──────── Material provided
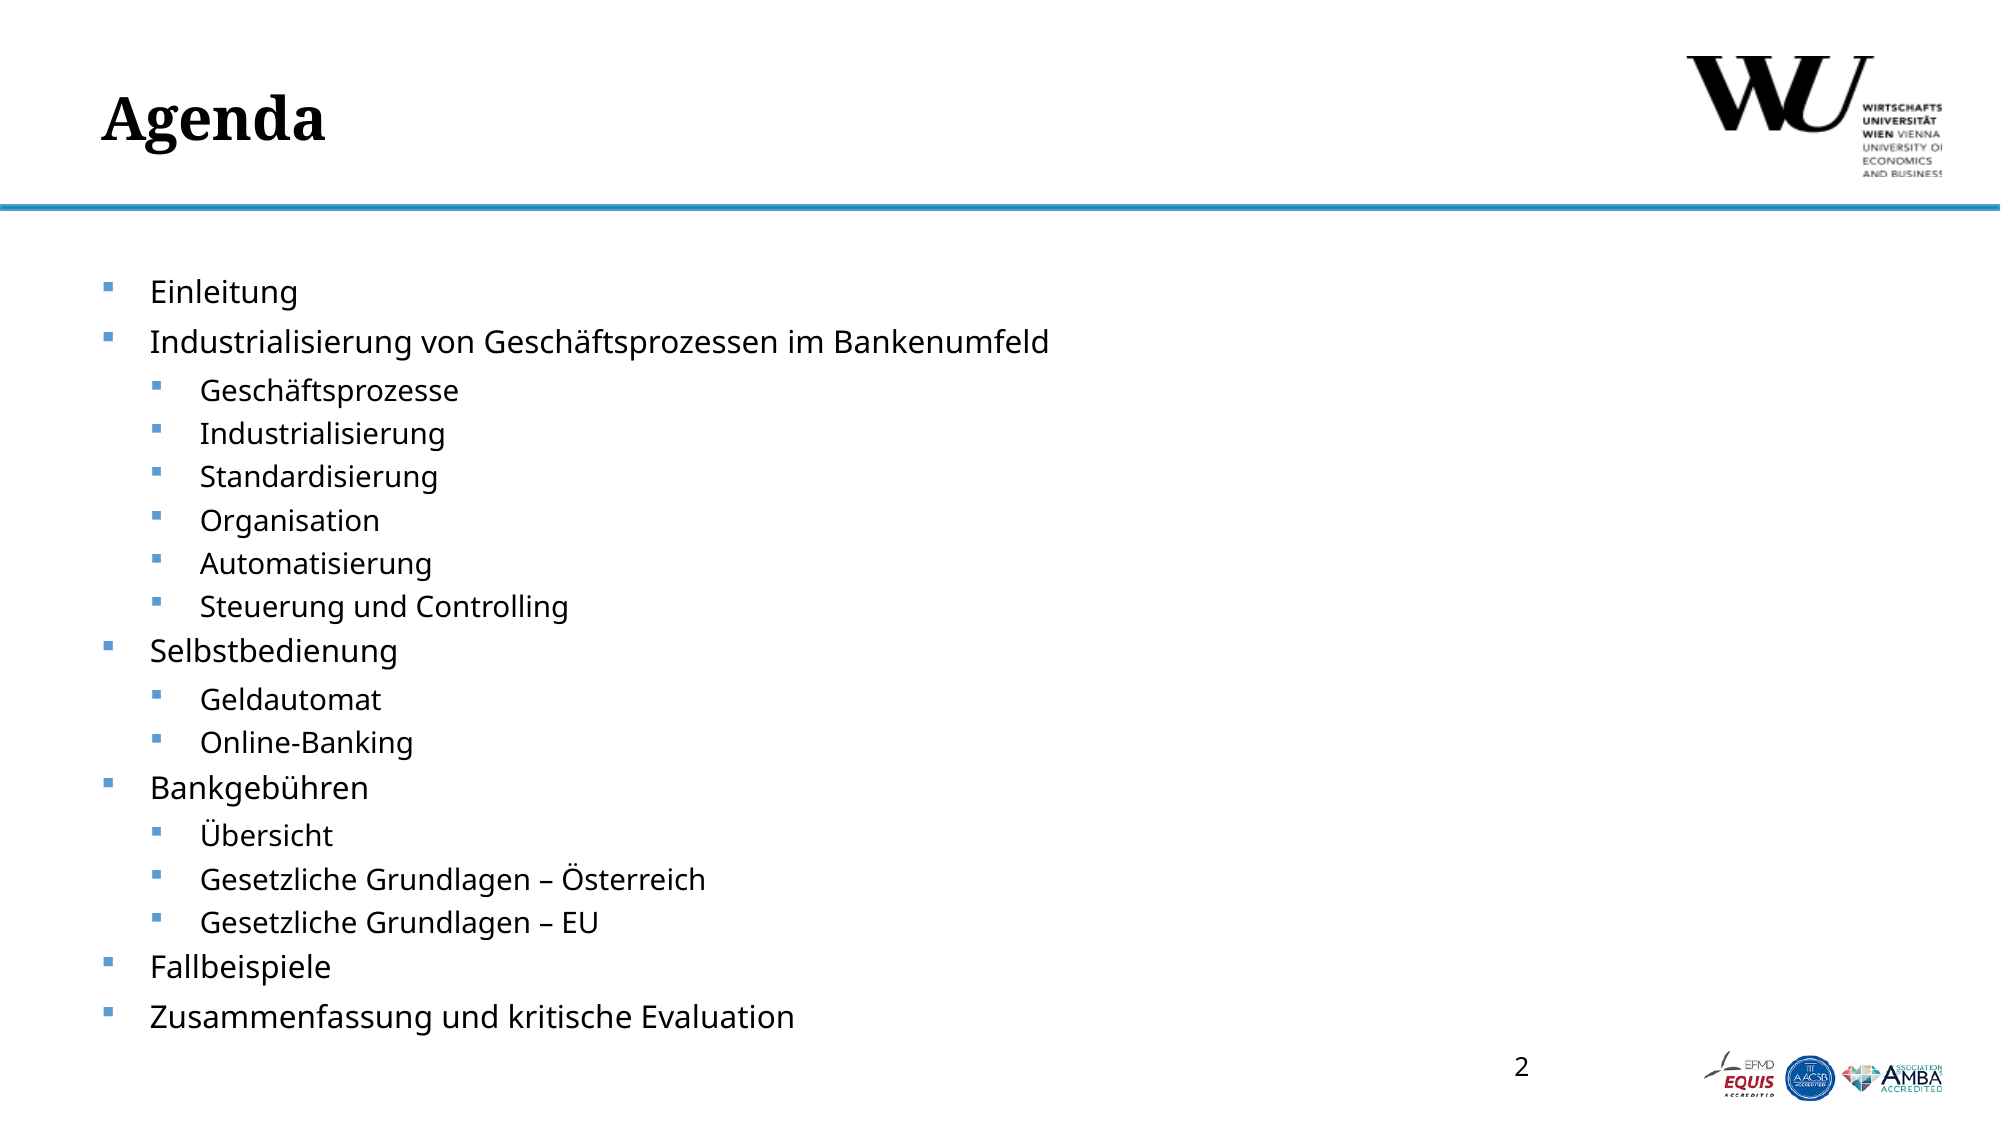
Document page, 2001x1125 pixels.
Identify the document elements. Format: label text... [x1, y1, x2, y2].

list Einleitung Industrialisierung von Geschäftsprozessen im Bankenumfeld Geschäftsprozesse Industrialisierung Standardisierung Organisation Automatisierung Steuerung und Controlling Selbstbedienung Geldautomat Online-Banking Bankgebühren Übersicht Gesetzliche Grundlagen – Österreich Gesetzliche Grundlagen – EU Fallbeispiele Zusammenfassung und kritische Evaluation [101, 264, 1799, 1043]
slide_number 2 [1499, 1042, 1607, 1094]
title Agenda [101, 27, 1598, 206]
picture [1704, 1051, 1942, 1101]
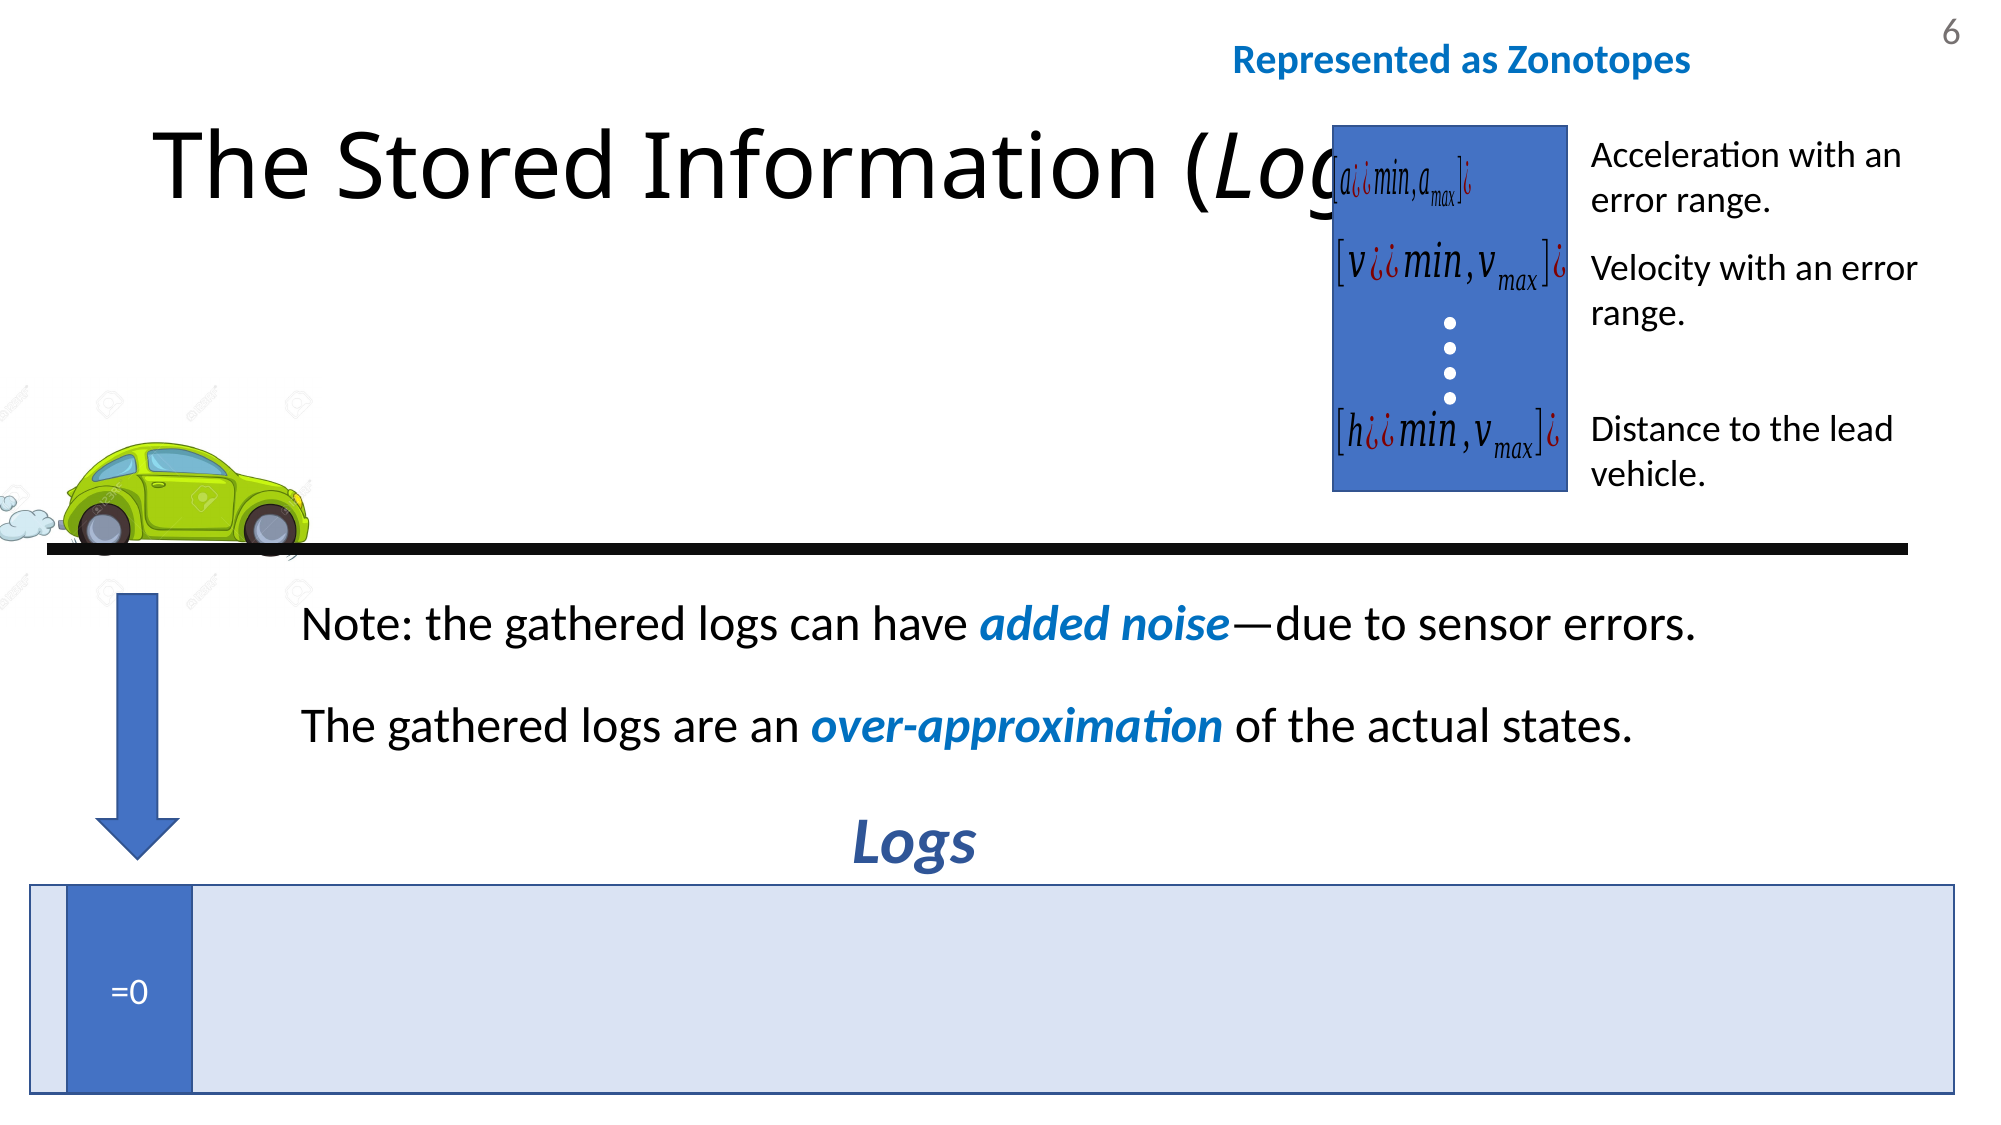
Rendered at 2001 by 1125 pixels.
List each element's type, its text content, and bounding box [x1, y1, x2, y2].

title The Stored Information (Logs) [137, 59, 1863, 278]
text_box [1332, 125, 1568, 492]
text_box [29, 884, 66, 1095]
picture [0, 377, 322, 627]
text_box Note: the gathered logs can have added noise—due to sensor errors. [286, 583, 2000, 658]
text_box Distance to the lead vehicle. [1576, 396, 1962, 502]
text_box Logs [837, 789, 1234, 885]
text_box [94, 627, 180, 861]
text_box The gathered logs are an over-approximation of the actual states. [286, 685, 1786, 760]
text_box 6 [1927, 0, 2000, 60]
text_box [193, 884, 1955, 1095]
text_box Represented as Zonotopes [1217, 24, 1786, 90]
text_box Velocity with an error range. [1576, 235, 1962, 341]
text_box Acceleration with an error range. [1576, 122, 1962, 228]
────────────────
Brief: Exact copies of all the entries are needed; output them without the pictures.

Answer to this exercise:
Document page, 2001x1125 pixels.
Identify the document elements. Format: label text... [x1, y1, x2, y2].

list Einleitung Industrialisierung von Geschäftsprozessen im Bankenumfeld Geschäftsprozesse Industrialisierung Standardisierung Organisation Automatisierung Steuerung und Controlling Selbstbedienung Geldautomat Online-Banking Bankgebühren Übersicht Gesetzliche Grundlagen – Österreich Gesetzliche Grundlagen – EU Fallbeispiele Zusammenfassung und kritische Evaluation [101, 264, 1799, 1043]
slide_number 2 [1499, 1042, 1607, 1094]
title Agenda [101, 27, 1598, 206]
picture [1704, 1051, 1942, 1101]
Rendered at 2001 by 1125 pixels.
List each element's type, its text content, and bounding box [x1, y1, x2, y2].

title The Stored Information (Logs) [137, 59, 1863, 278]
text_box [1332, 125, 1568, 492]
text_box [29, 884, 66, 1095]
picture [0, 377, 322, 627]
text_box Note: the gathered logs can have added noise—due to sensor errors. [286, 583, 2000, 658]
text_box Distance to the lead vehicle. [1576, 396, 1962, 502]
text_box Logs [837, 789, 1234, 885]
text_box [94, 627, 180, 861]
text_box The gathered logs are an over-approximation of the actual states. [286, 685, 1786, 760]
text_box 6 [1927, 0, 2000, 60]
text_box [193, 884, 1955, 1095]
text_box Represented as Zonotopes [1217, 24, 1786, 90]
text_box Velocity with an error range. [1576, 235, 1962, 341]
text_box Acceleration with an error range. [1576, 122, 1962, 228]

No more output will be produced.